What is your biggest struggle in being a small business owner (and/or in starting a small business)?
Thinking that people won’t accept me if I am successful – specifically, more successful then them. There is always this fear of leaving people behind or that they are going to think that I am too rich or too snobby or too materialistic. It also is about how we connect with people on a positive level. Eckhart Tolle has talked about how we connect over “pain bodies” – how we bond over our pain or gossiping. It is about how we can live without that, and I believe that success and money come the more you live without that. So, for example, if you connected with someone over having no money and then that changes or you let that go, how does that change the relationship. That can be a scary thought.
If you weren’t doing what you are doing now, what would you be doing?

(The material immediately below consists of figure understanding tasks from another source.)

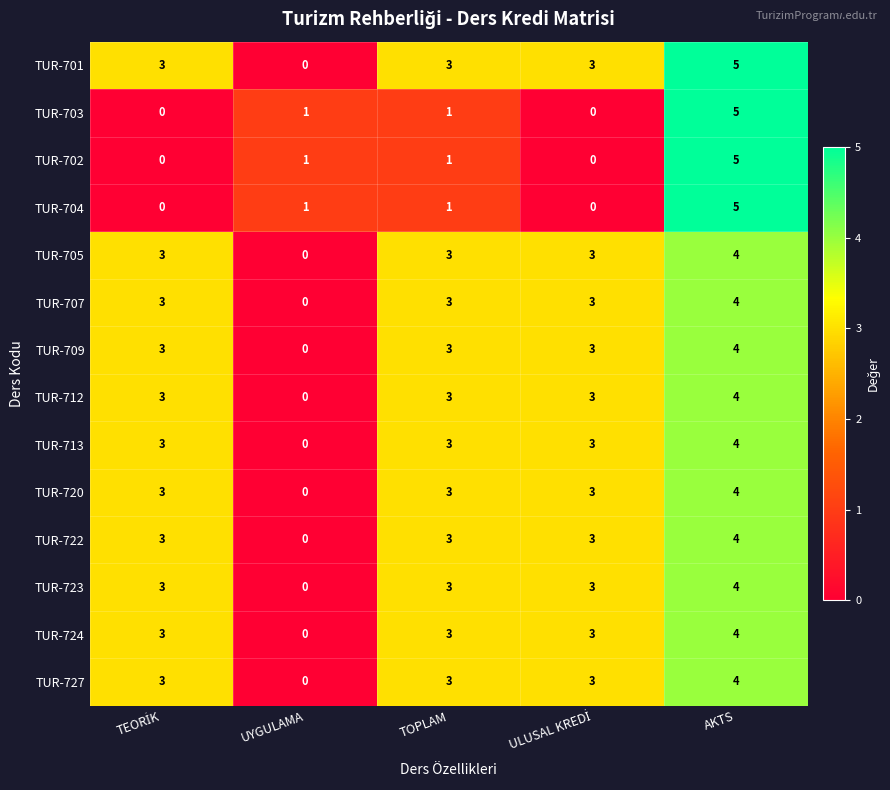

Count the TUR-709 values in the range 3 to 4.

4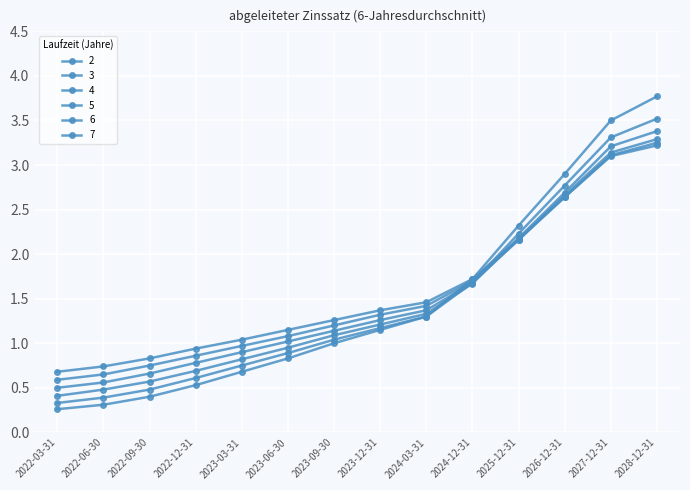

How many categories are shown in the chart?

14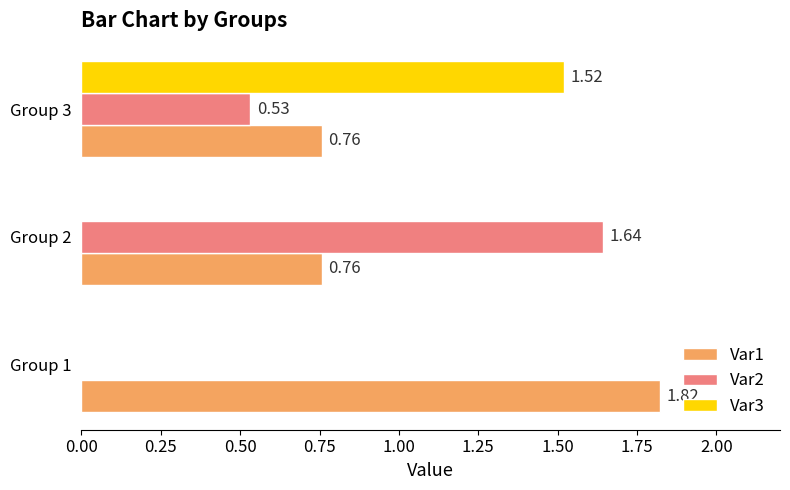

At which category is the sum across all series the highest?

Group 3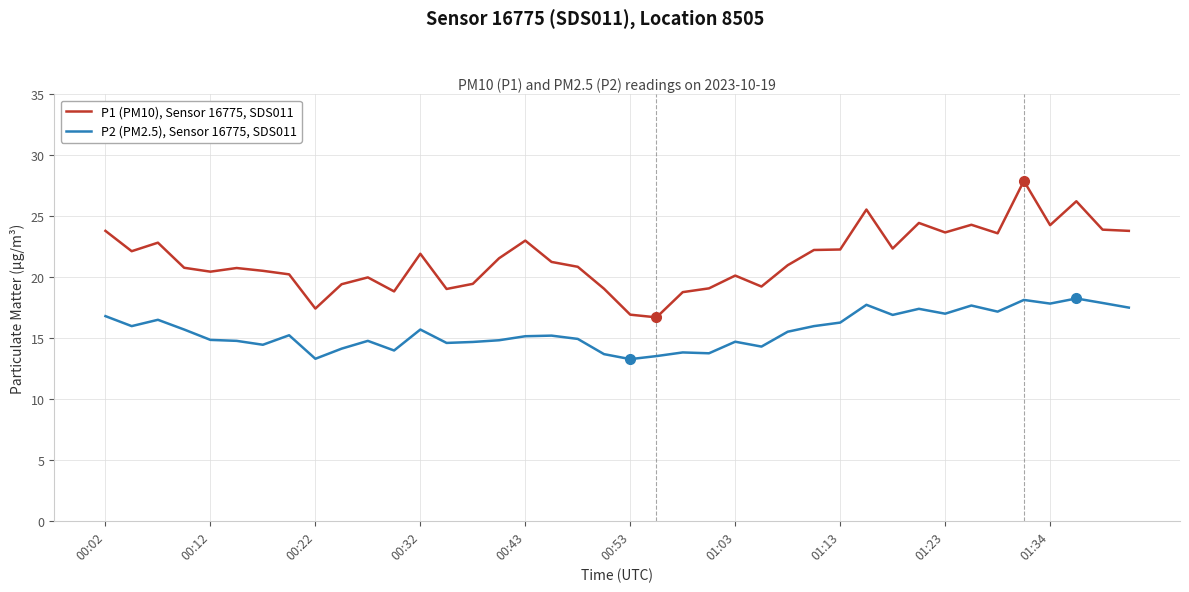

What is the difference between the maximum and minimum values in the P2 (PM2.5), Sensor 16775, SDS011 series?

5.0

Traveling is the first word that comes into my head, but I would imagine most people say that! But I think it is really more about what I am trying to do with my business right now, which is working with just one or two clients at a time. Maybe more high end work, so that I can be in that artistic space and my creative zone more. Ideally, I’d be able to travel around the world to create the Synchronicity cards. Creating a deck of cards for each city or site that I go to along my travels. That really would allow me to combine my love for travel to my practical design work!